The writers guide was intended for prospective writers to get a handle on the baseline of the series concept before writing their assigned story. It wasn’t a technical treatise and encyclopedia with hundreds of pages of minutiae for fans.

You’re ascribing modern television storytelling sensibilities to a show from the 60’s. Gene and co were making this shit up as they went. There was no overarching plan.
I concur, back then, in the 1960's it was definitely make it up as you go along era.

I'm glad we're long past that era.
 
An era where creativity was appreciated? I miss it everyday.
You don't think we appreciate creativity today?

Definitely. The problem is you get a lot of newer shows that try to keep tapping into the "old thing" and it just feels over-saturated, I always wanted a prequel series before Enterprise.
I was fine with ST:ENT being the prequel series.

One attempt is fine.

I'd rather move forward past the 24th century along a new timeline.

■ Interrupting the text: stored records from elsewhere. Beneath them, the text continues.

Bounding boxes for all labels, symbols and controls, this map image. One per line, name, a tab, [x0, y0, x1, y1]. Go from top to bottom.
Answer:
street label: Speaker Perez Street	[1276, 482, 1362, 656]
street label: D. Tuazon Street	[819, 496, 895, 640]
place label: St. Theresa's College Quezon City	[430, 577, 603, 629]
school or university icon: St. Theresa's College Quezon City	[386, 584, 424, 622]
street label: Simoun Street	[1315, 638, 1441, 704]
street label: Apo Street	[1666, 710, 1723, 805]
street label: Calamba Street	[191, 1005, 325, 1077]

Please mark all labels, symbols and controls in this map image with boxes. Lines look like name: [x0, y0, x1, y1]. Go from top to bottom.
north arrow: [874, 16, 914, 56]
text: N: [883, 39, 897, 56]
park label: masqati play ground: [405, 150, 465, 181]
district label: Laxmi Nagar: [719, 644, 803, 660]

DISCO did it's own thing, I'd rather take the knowledge that DISCO accumulated and move forward along a new timeline for my 26th Century UFP and what is going on at the start of the 26th Century.
 
It wallows in nostalgia to the point I want to puke. That make things more clear?
IC.

In this heavily corporatized era of nothing but IP and franchises?

Definitely not.
Sometimes, part of creativity is working within restrictions.

Existing IP & Franchises provide a frame-work for creatives to work under.

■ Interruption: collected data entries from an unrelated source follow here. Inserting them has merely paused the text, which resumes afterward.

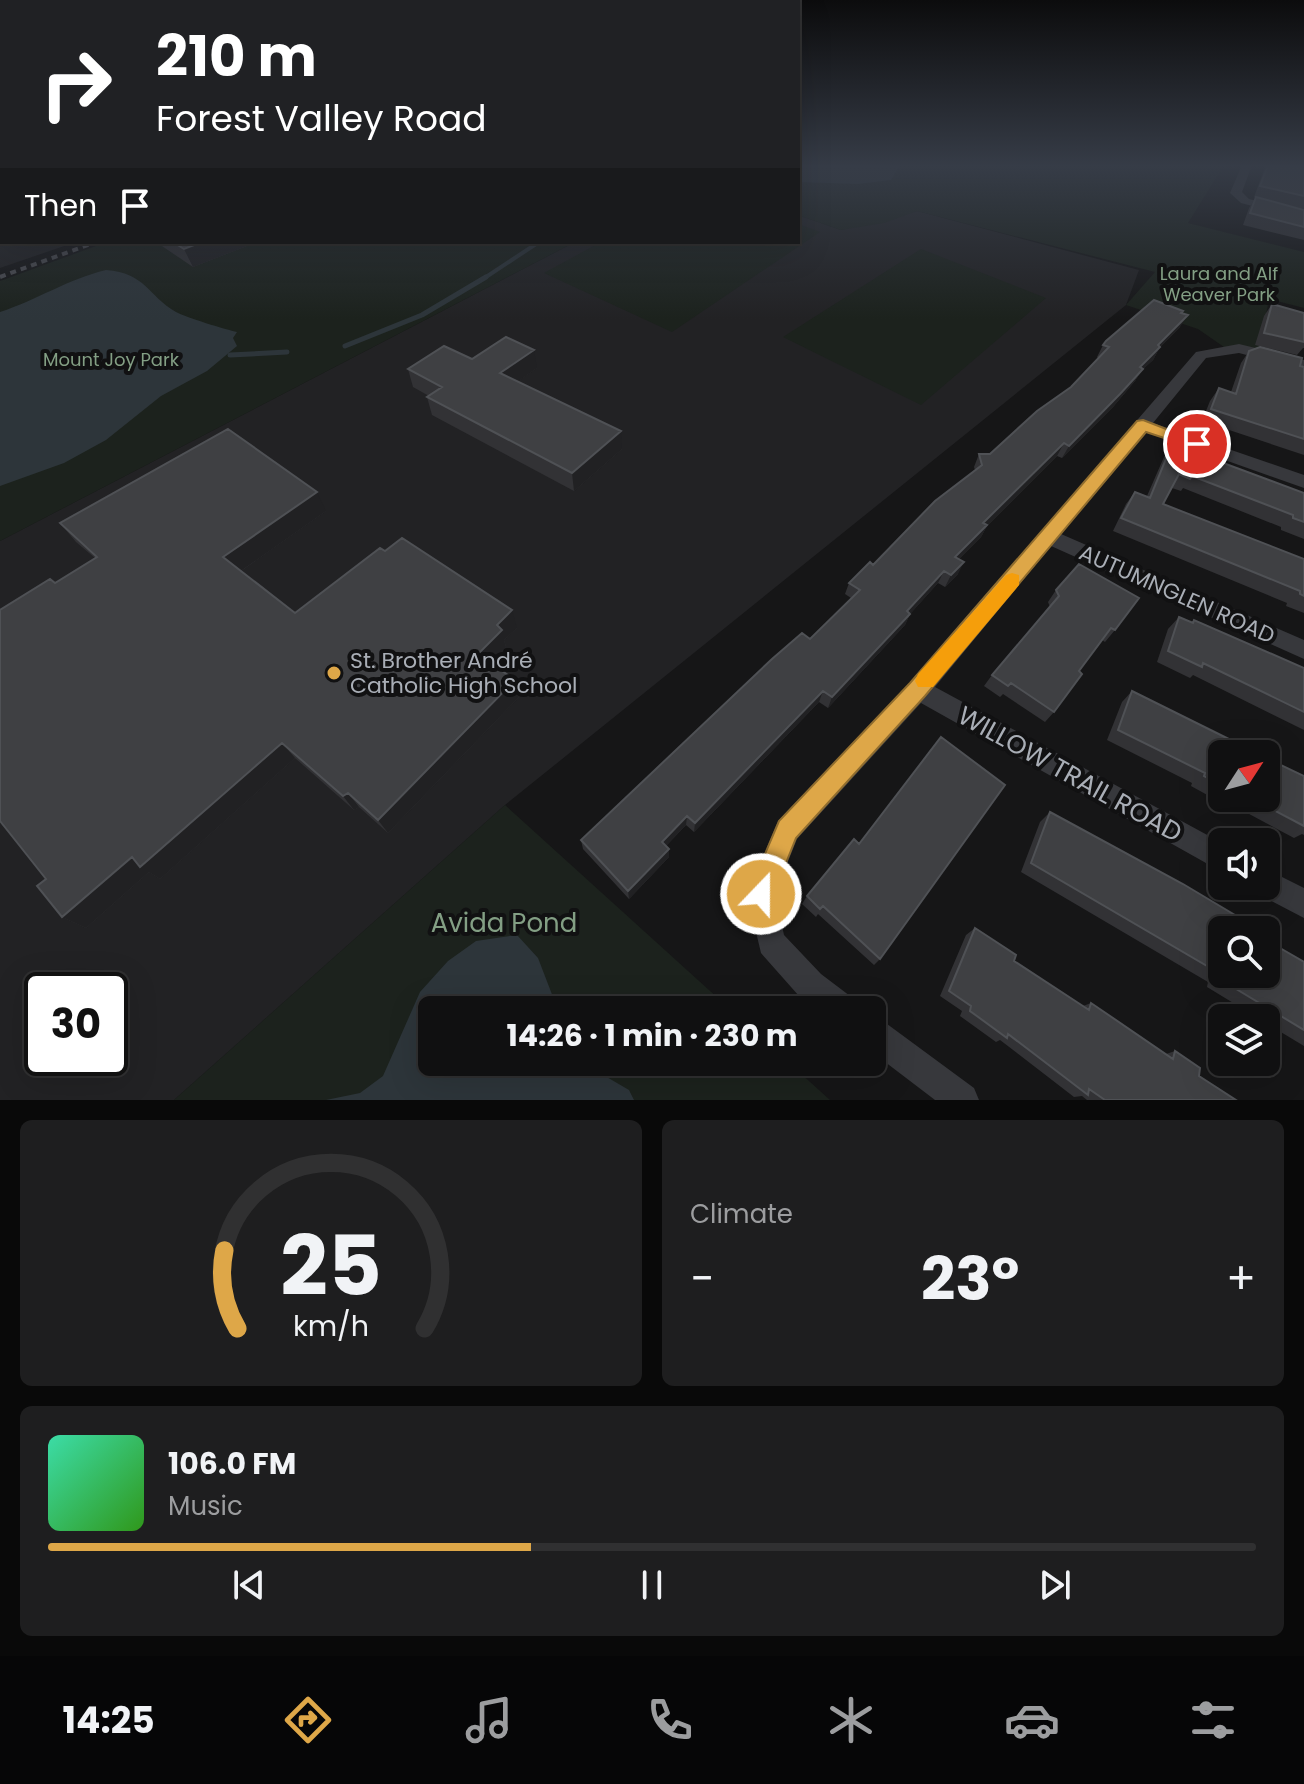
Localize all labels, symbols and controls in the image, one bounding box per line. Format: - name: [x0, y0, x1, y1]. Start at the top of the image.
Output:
- text: 210 m: [156, 17, 317, 96]
- icon: right: [24, 32, 128, 136]
- text: Forest Valley Road: [156, 93, 487, 144]
- text: Then: [24, 184, 97, 227]
- icon: arrive: [113, 184, 157, 228]
- park label: Laura and Alf Weaver Park: [1160, 261, 1278, 307]
- park label: Mount Joy Park: [43, 347, 180, 372]
- pin: [1163, 410, 1231, 478]
- icon: arrive: [1175, 422, 1219, 466]
- street label: AUTUMNGLEN ROAD: [1074, 537, 1280, 651]
- place label: St. Brother André Catholic High School: [350, 645, 577, 701]
- marker: St. Brother André Catholic High School: [325, 664, 343, 682]
- street label: WILLOW TRAIL ROAD: [951, 697, 1189, 851]
- north arrow: [1208, 740, 1280, 812]
- map controls: [1208, 740, 1280, 1076]
- button: sound: [1208, 828, 1280, 900]
- position arrow: [719, 852, 803, 936]
- park label: Avida Pond: [431, 905, 577, 941]
- button: search: [1208, 916, 1280, 988]
- speed limit sign: 30: [24, 972, 128, 1076]
- button: layers: [1208, 1004, 1280, 1076]
- text: 14:26 · 1 min · 230 m: [506, 1014, 798, 1057]
- text: Climate: [690, 1196, 793, 1232]
- text: 25: [280, 1208, 382, 1324]
- text: 23°: [921, 1237, 1019, 1321]
- text: −: [690, 1248, 714, 1309]
- text: +: [1226, 1248, 1256, 1309]
- text: km/h: [293, 1306, 369, 1346]
- text: 106.0 FM: [168, 1442, 296, 1485]
- text: Music: [168, 1488, 243, 1524]
- icon: previous: [227, 1563, 271, 1607]
- icon: pause: [630, 1563, 674, 1607]
- icon: next: [1033, 1563, 1077, 1607]
- icon: directions: [280, 1692, 336, 1748]
- icon: music: [461, 1692, 517, 1748]
- icon: phone: [642, 1692, 698, 1748]
- icon: climate: [823, 1692, 879, 1748]
- icon: car: [1004, 1692, 1060, 1748]
- icon: filters: [1185, 1692, 1241, 1748]
- text: 14:25: [63, 1695, 155, 1746]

Sometimes the best works comes from having some limiters placed on you and see what you can come up with.
 
Copying the work that had massive restrictions doesn’t make the new work creative.
Yup. There’s a big difference between “the enemy of art is a lack of limitations” as Orson Welles put it and being saddled to a long-running franchise that’s a victim to its own continuity and its corporate overlords.
 
It's figuring out what you can bring that is new and innovative while within the set frame-work that is creative.

Otherwise, don't play in an existing franchises playground.
So far, many of the arguments you’ve been putting across have been for creativity in regards to the tech and production design side of things, not so much for the characters or scripts. At the end of the day, the story is what matters, not the window dressing.

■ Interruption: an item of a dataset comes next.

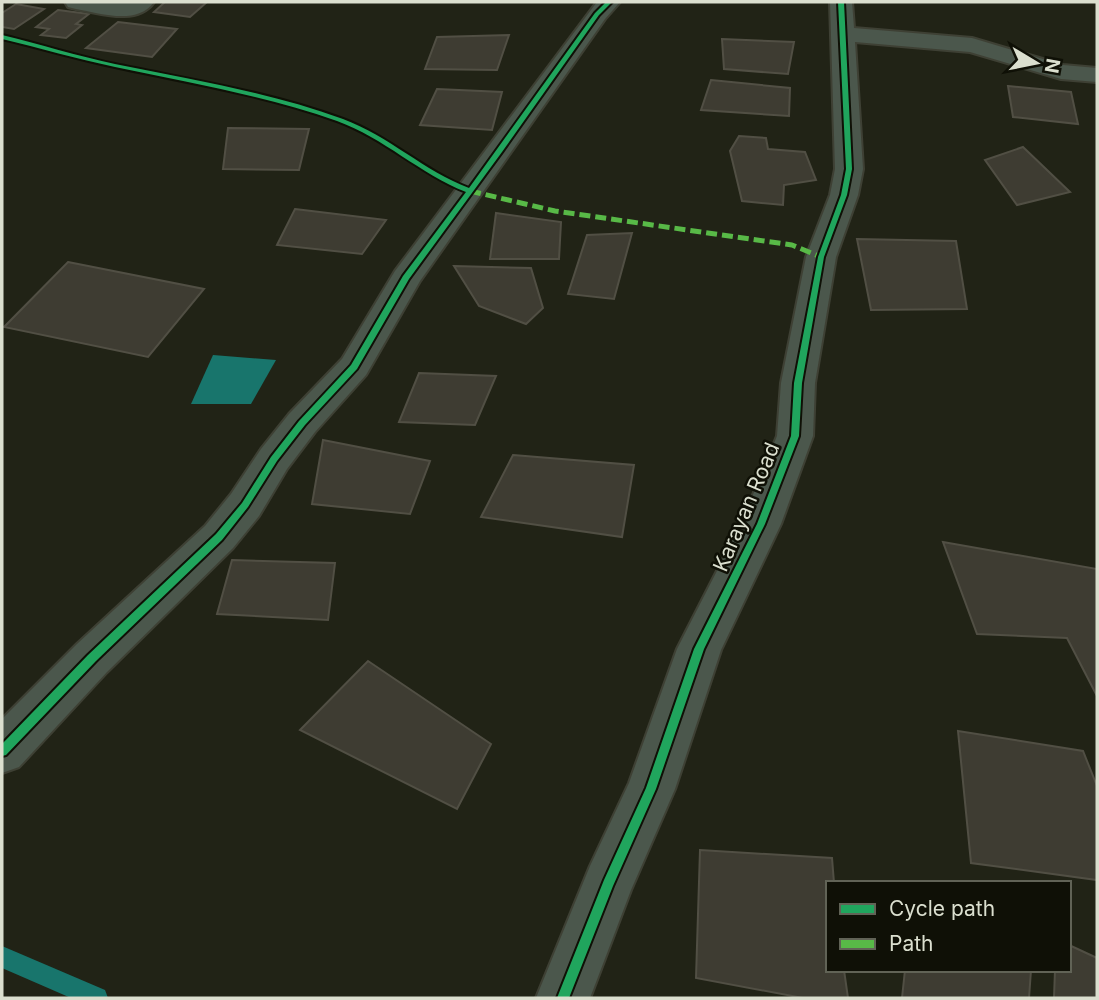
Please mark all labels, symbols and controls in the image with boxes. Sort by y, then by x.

And in the case of where the Trek franchise is at this point, it seems like there’s been a growing focus on the window dressing.
 
And in the case of where the Trek franchise is at this point, it seems like there’s been a growing focus on the window dressing.
This has been growing for about a decade, if not longer in my humble estimation. I recall watching a Pike fan film several years back and featured heavy themes like PTSD, alcoholism and personal struggles. It was lauded for being Star Trek because it got the set dressing right while Discovery was called "too dark" and Picard was " not Trek" because it featured PTSD and drug use.
 
So far, many of the arguments you’ve been putting across have been for creativity in regards to the tech and production design side of things, not so much for the characters or scripts. At the end of the day, the story is what matters, not the window dressing.
That's what the writers & actors are for, to bring those characters & story's to life.

Did you not enjoy ANY of the "Nu Trek" that has come out since the end of the Berman/Braga era?

And in the case of where the Trek franchise is at this point, it seems like there’s been a growing focus on the window dressing.
Window Dressing is going to improve no matter what, that's just keeping up with the times.

The Characters & Stories remain the sole domain of the Writers & Actors who portray them.